When confronted about his faith by agents of a Gothic noble, he declared, according to the Passion, that no one should swear an oath on his behalf, professing plainly that he was a Christian. He was at first sent into exile but was later permitted to return to his village.
Arrest and Martyrdom
In 372, following the celebration of Easter with the priest Sansalas, the Gothic prince Atharid, son of the sub-king Rothesteus, came to arrest the clergy. Savva was seized and subjected to brutal torment: dragged naked through thorn bushes, racked alongside Sansalas, and bound to a wagon wheel and whipped. Throughout he continued to refuse the pagan meat offerings.

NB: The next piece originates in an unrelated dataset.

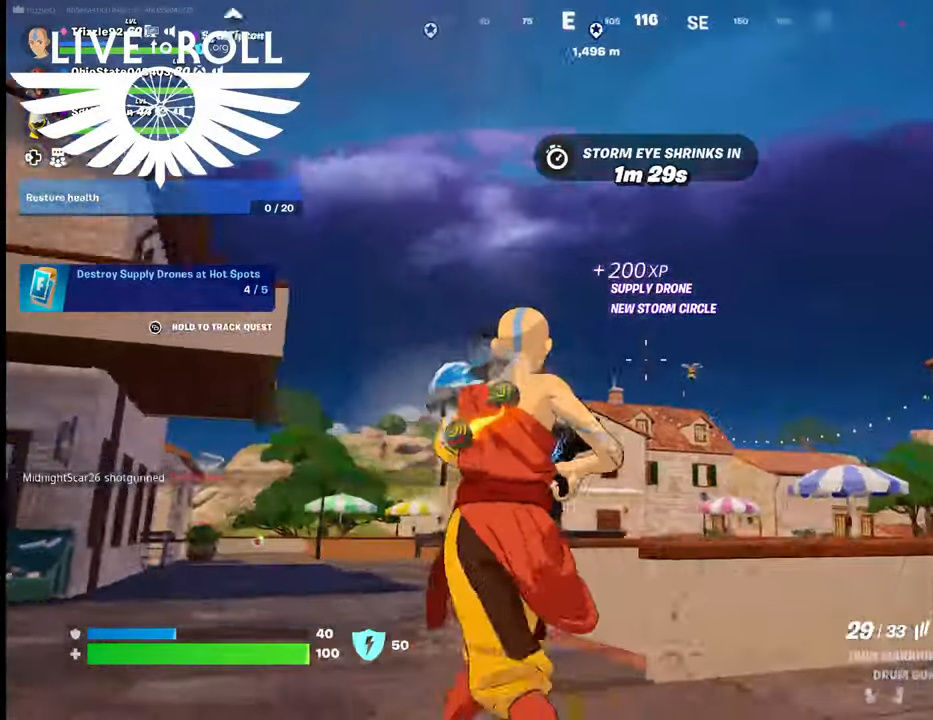
{"buttons": [], "left_stick": "up-left", "right_stick": "right", "events": []}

The Passion relates that one of Atharid's retinue hurled a pestle at him with lethal force, yet he reportedly sustained no injury. Atharid then sentenced him to death by drowning in the river Musæus. As the soldiers led him to the water, Savva reportedly urged them to carry out their orders without delay and praised God along the way. He was held underwater with a branch until he drowned on April 12, 372.
Relics and Legacy
Christians secretly recovered Savva's remains. The relics came into the keeping of Bishop Ascholius of Thessalonica, and Basil of Caesarea honored Savva as an athlete of Christ and a martyr for the Truth.
Basil later requested the relics from Junius Soranus, the military commander of Scythia Minor serving the Roman Empire in the Danubian region, and received them in 373 or 374, accompanied by a letter written in Greek, possibly by Bretannio of Tomis.
The Passion of St Sabbas survives as an early Christian martyrdom account and is regarded as historically significant for its documentation of Gothic social and political structures of the fourth century. Savva is venerated in the Eastern Orthodox, Oriental Orthodox, and Roman Catholic churches.